[Task objective]: In the excerpt on construction contract risk, since when have fluctuating price contract clauses not been widely used?

━━━━━ Excerpt provided

Clients often vary terms such as payment periods to make their projects more attractive to contractors. The changes required in the current market are more significant, such as increasing the scope for extensions of time with or without cost.
Based on longstanding practice, most contracts have all provisions for risk transfer associated with inflation and labour and material availability deleted. This risk transfer is passed down the supply chain through similarly worded subcontracts. It is well known that these amended provisions caused significant problems during the covid-19 pandemic, requiring the supply chain to absorb much of the cost associated with pandemic disruption.
There are two main ways of allowing for risk transfer aligned to current market issues:
Clients that have some flexibility on completion dates might consider including materials availability as a permitted trigger for a compensation event or extension of time. Awarded on a time-only basis, this step will eliminate one source of contractor risk (cost of liquidated and ascertained damages) without exposing the client to full inflation risk.
Fluctuating price contracts include the provision for a monthly calculation of inflation based on published indices. Fluctuating price contract clauses are available for JCT and NEC contracts, although they have not been widely used since the early 1990s. There are some practical considerations for the application of fluctuations on live projects, including the inclusion of product categories in the pricing documentation and the mechanics of the valuation.
It is worth noting that fluctuations apply to variations as well as to the original measured work so will add further complexity to project administration.
A generous risk transfer is only worth implementing if it secures a lower bid price. Therefore if clients are considering a relaxation in the balance of risk transfer, it is important to discuss the likely benefit with bidding contractors. If bidders are not planning to offer a discount in their bids, then there is no benefit in accepting the increased risk.
07 / Conclusion
Construction is often subject to above-average inflation, but the current market conditions are unusual. Price rises have to be absorbed by one or many parties in the construction supply chain. At the moment it is increasingly likely that more of this risk will be passed to clients.

━━━━━━━━━━
━━━━━ Information supplied

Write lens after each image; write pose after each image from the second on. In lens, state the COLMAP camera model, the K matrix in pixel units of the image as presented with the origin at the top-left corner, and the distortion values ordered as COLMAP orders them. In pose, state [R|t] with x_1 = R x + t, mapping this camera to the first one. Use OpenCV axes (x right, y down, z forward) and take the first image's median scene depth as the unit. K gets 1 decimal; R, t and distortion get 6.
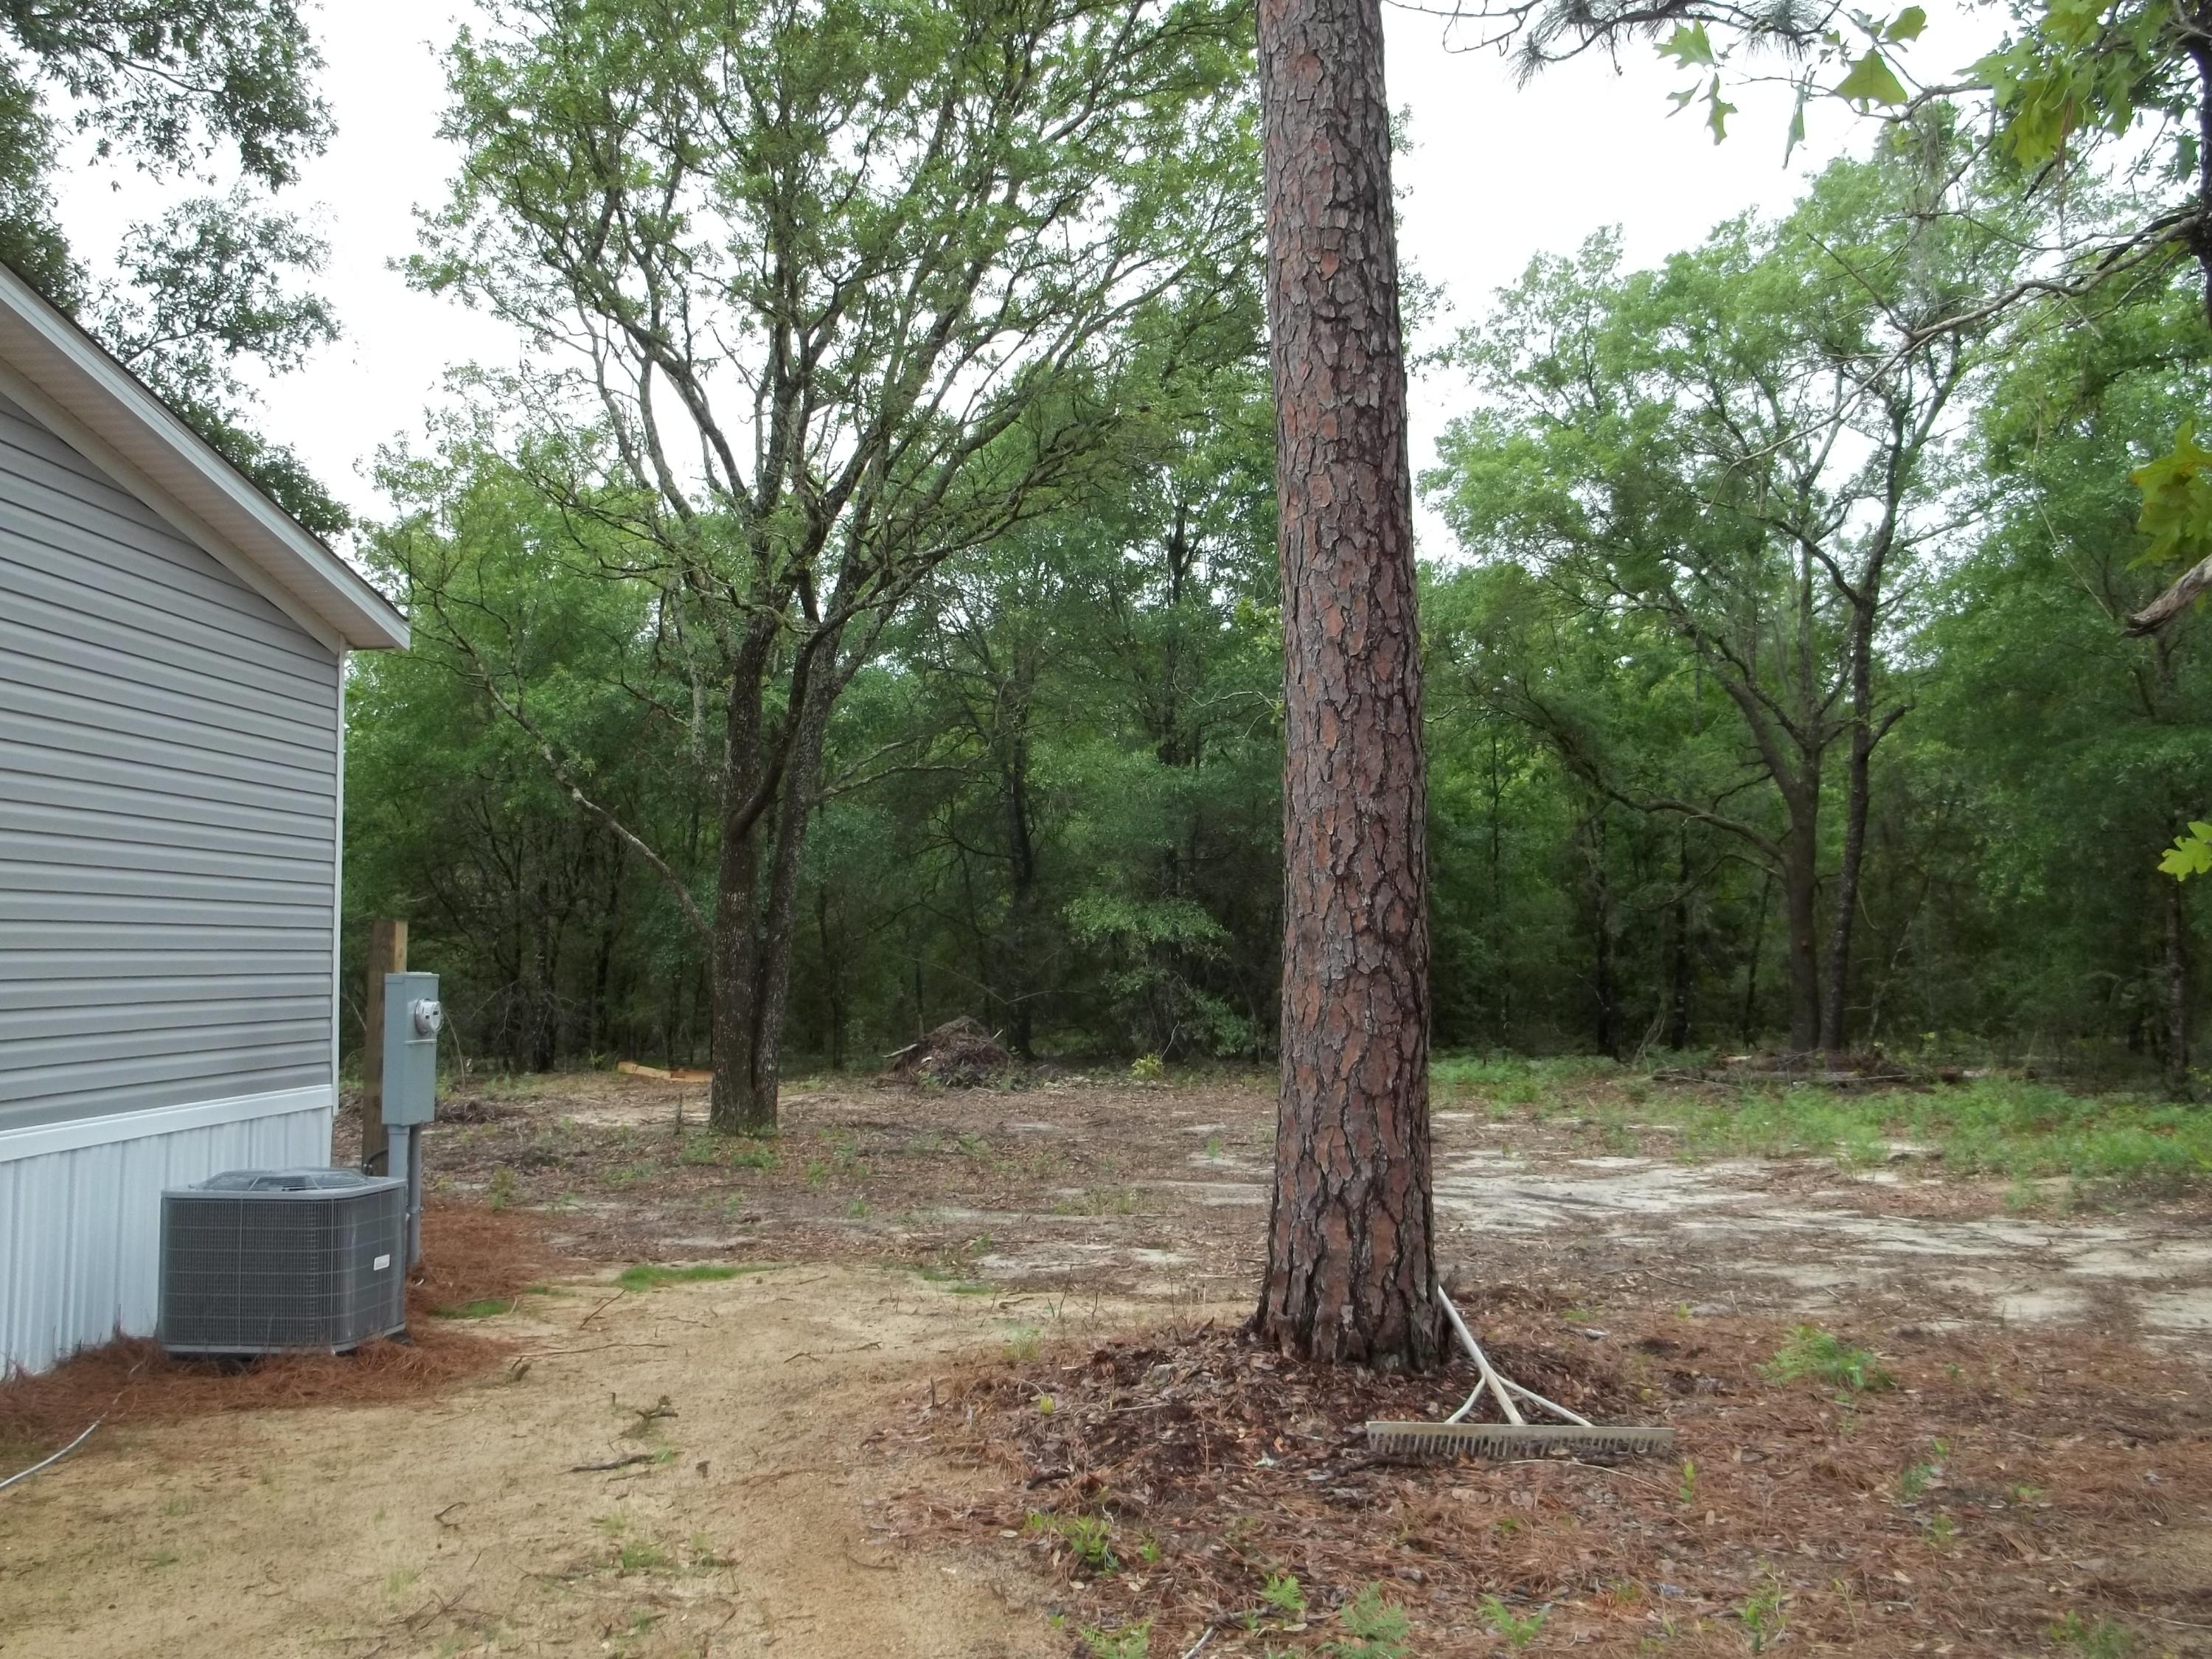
lens RADIAL K [[2199.2, 0, 1106.0], [0, 2199.2, 829.5], [0, 0, 1]] dist [-0.104790, 0.156713]
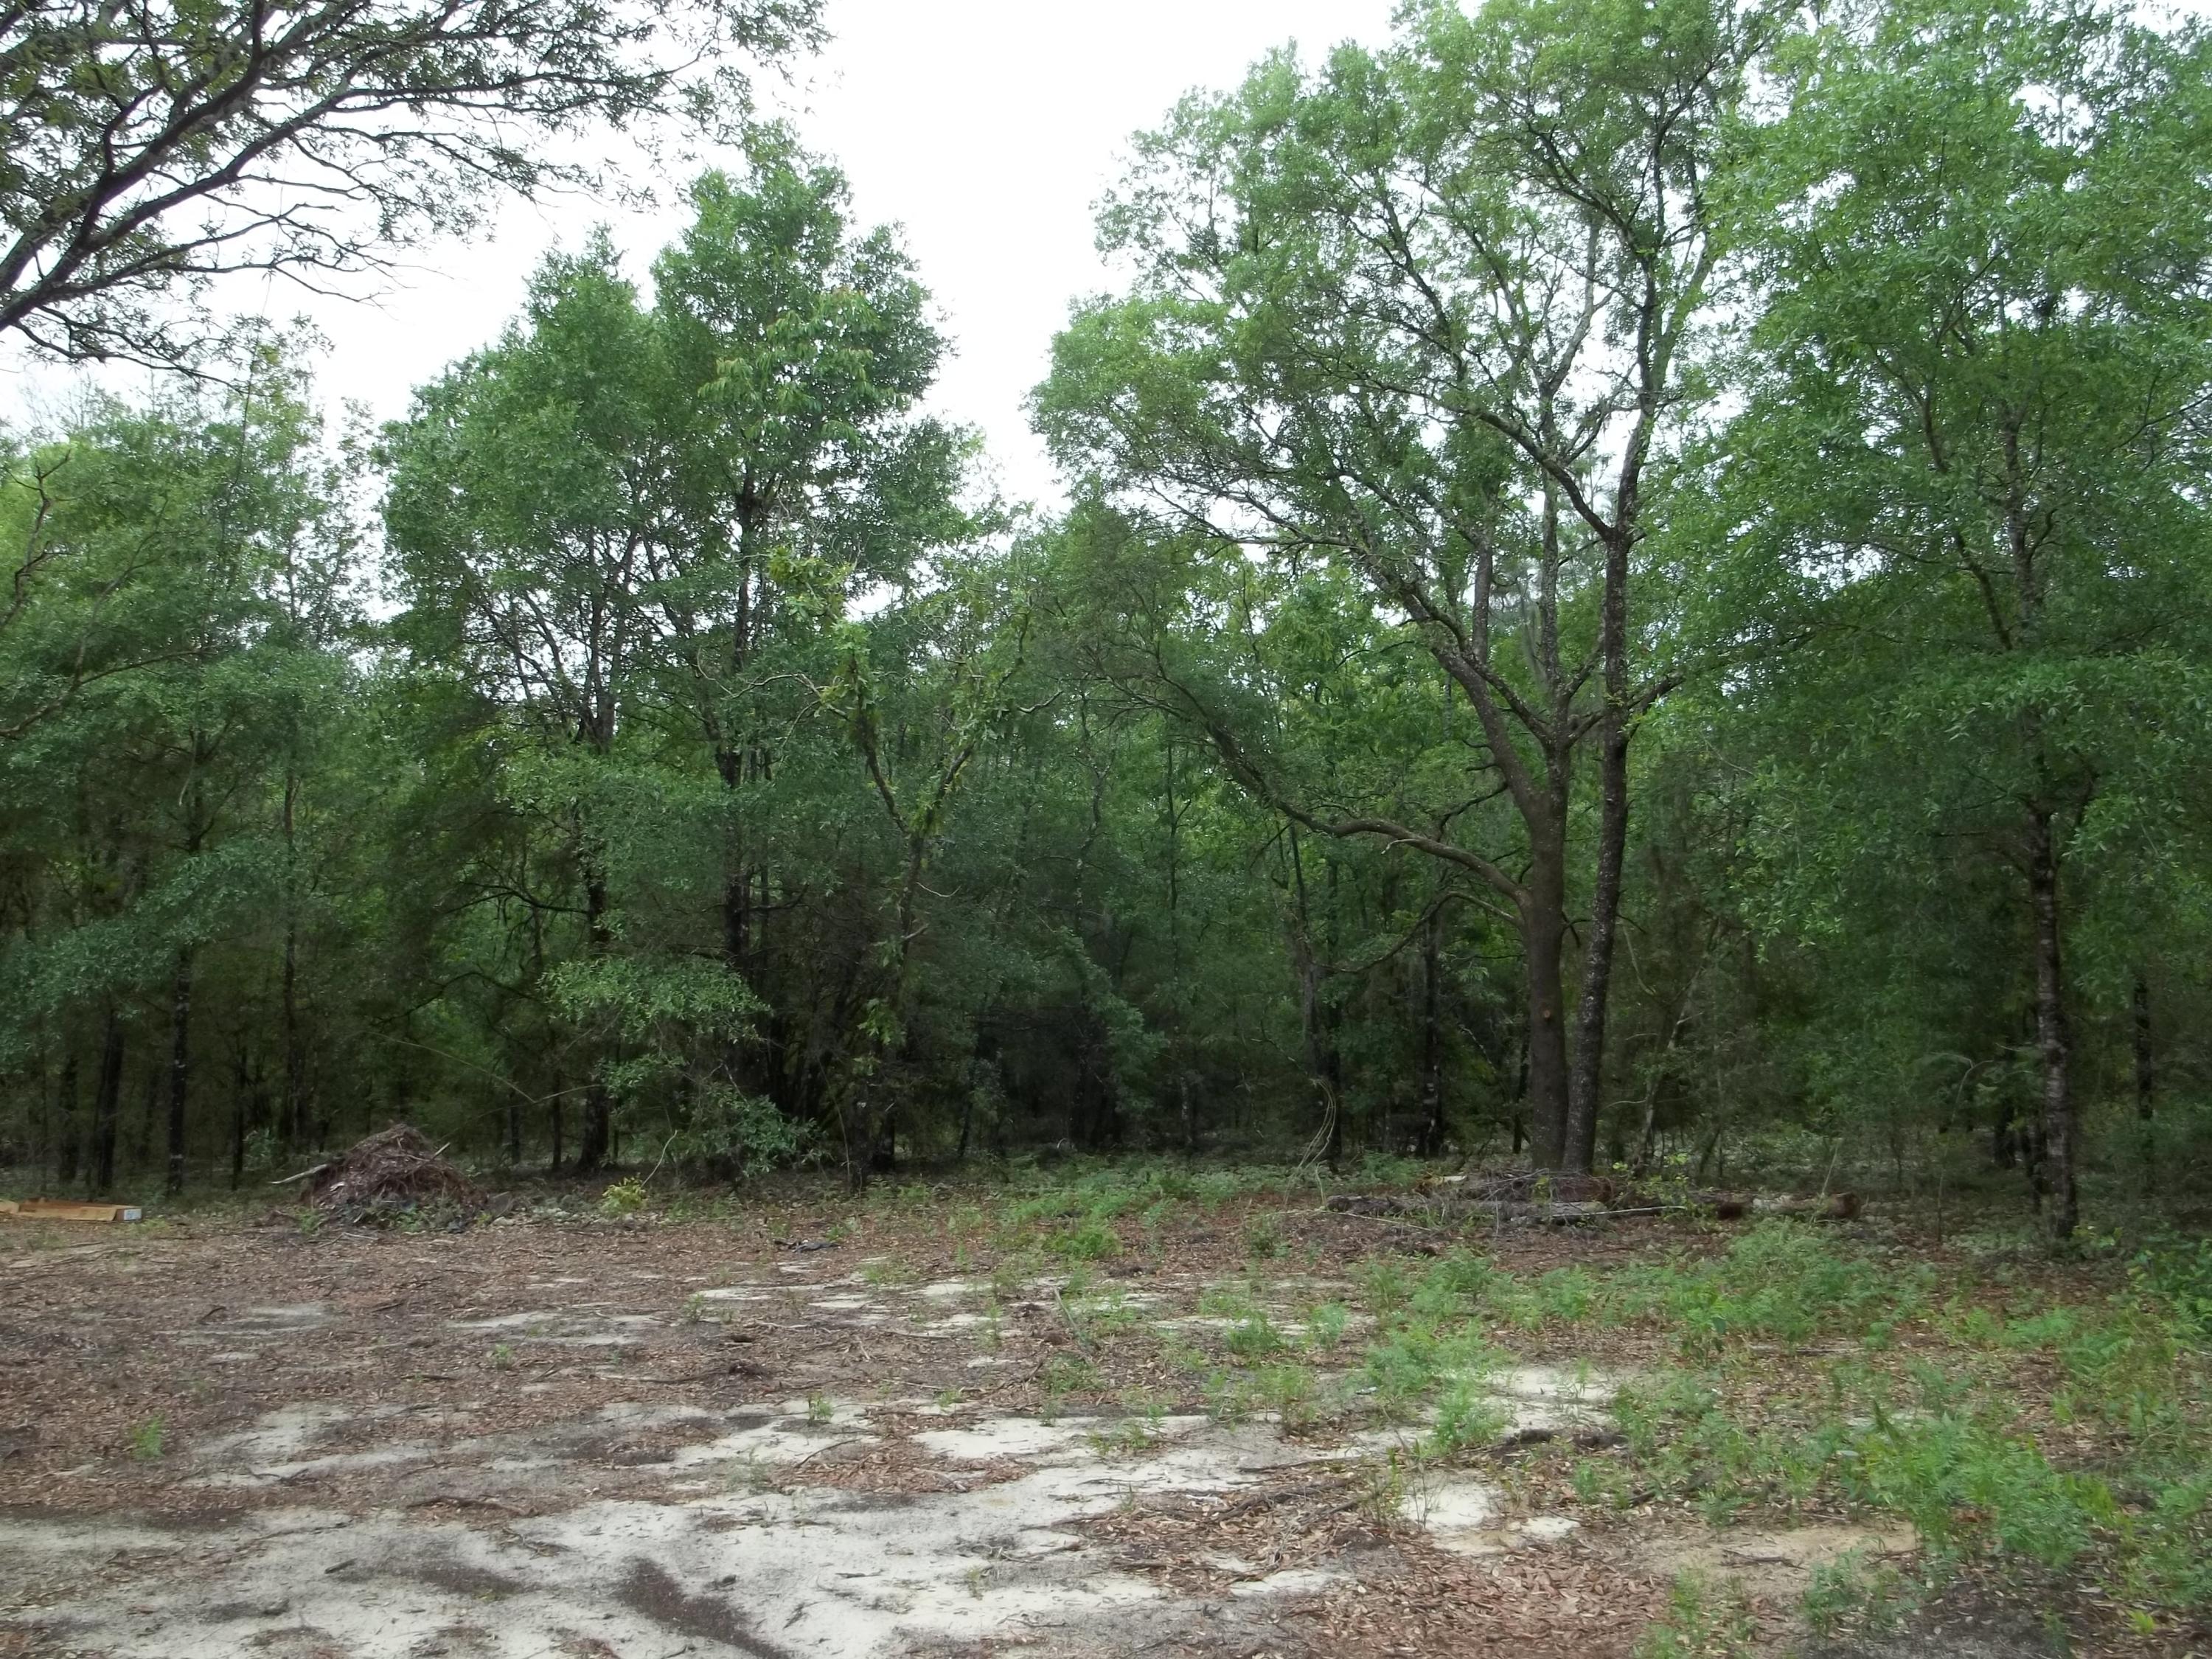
lens RADIAL K [[2199.2, 0, 1106.0], [0, 2199.2, 829.5], [0, 0, 1]] dist [-0.104790, 0.156713]
pose [[0.998817, -0.005729, 0.048285, 0.184505], [0.007370, 0.999399, -0.033878, 0.019228], [-0.048062, 0.034194, 0.998259, 0.372420]]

━━━━━━━━━━

[Output]: Since the early 1990s.